Copy out the stretch of rows from the line containing "من داخل أو خارج مصر." through the end of the rows, swapping "Avenue du Parc" for "Av. du Parc" and changing nothing else. Give only that stretch, without the pictures.

○ ○ ○ ○ ○ ○ ○

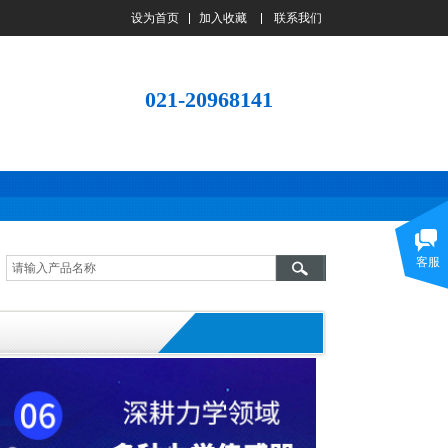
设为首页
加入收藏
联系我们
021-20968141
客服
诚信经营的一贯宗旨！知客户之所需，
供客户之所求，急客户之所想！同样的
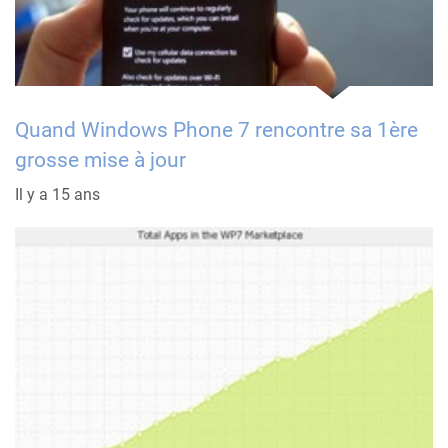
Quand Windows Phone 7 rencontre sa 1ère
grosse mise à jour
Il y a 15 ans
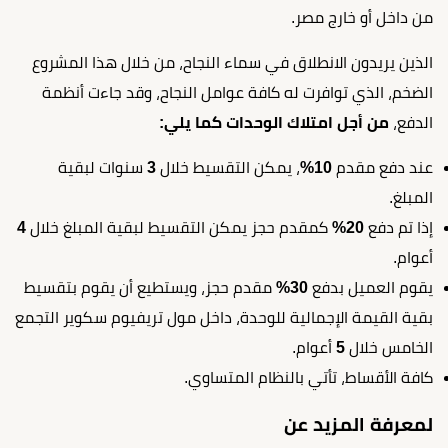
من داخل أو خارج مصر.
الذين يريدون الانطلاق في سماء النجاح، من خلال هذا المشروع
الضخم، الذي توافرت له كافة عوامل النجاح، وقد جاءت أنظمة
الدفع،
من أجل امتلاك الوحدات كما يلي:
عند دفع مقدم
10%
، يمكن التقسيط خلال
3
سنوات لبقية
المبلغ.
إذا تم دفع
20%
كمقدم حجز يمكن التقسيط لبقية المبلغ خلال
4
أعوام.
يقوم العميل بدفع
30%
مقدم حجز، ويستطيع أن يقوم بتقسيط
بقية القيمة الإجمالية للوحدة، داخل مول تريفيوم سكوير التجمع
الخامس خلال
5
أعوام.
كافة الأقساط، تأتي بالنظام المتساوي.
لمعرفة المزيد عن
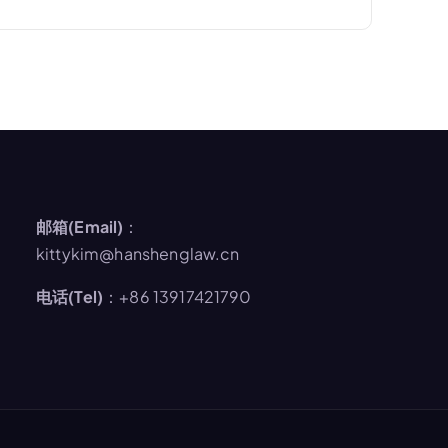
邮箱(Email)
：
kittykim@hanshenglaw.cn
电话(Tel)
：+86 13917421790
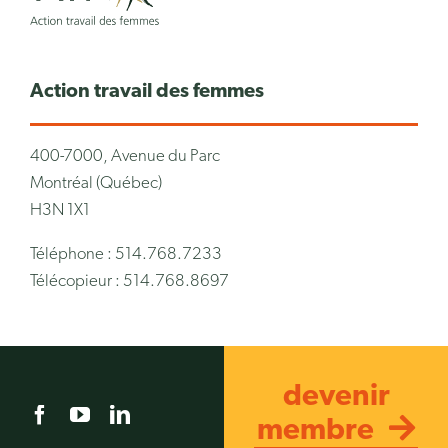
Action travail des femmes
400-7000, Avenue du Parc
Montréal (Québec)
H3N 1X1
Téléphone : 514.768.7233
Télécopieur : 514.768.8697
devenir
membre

○ ○ ○ ○ ○ ○ ○

### Result for this task
من داخل أو خارج مصر.
الذين يريدون الانطلاق في سماء النجاح، من خلال هذا المشروع
الضخم، الذي توافرت له كافة عوامل النجاح، وقد جاءت أنظمة
الدفع،
من أجل امتلاك الوحدات كما يلي:
عند دفع مقدم
10%
، يمكن التقسيط خلال
3
سنوات لبقية
المبلغ.
إذا تم دفع
20%
كمقدم حجز يمكن التقسيط لبقية المبلغ خلال
4
أعوام.
يقوم العميل بدفع
30%
مقدم حجز، ويستطيع أن يقوم بتقسيط
بقية القيمة الإجمالية للوحدة، داخل مول تريفيوم سكوير التجمع
الخامس خلال
5
أعوام.
كافة الأقساط، تأتي بالنظام المتساوي.
لمعرفة المزيد عن
邮箱(Email)
：
kittykim@hanshenglaw.cn
电话(Tel)
：+86 13917421790
Action travail des femmes
400-7000, Av. du Parc
Montréal (Québec)
H3N 1X1
Téléphone : 514.768.7233
Télécopieur : 514.768.8697
devenir
membre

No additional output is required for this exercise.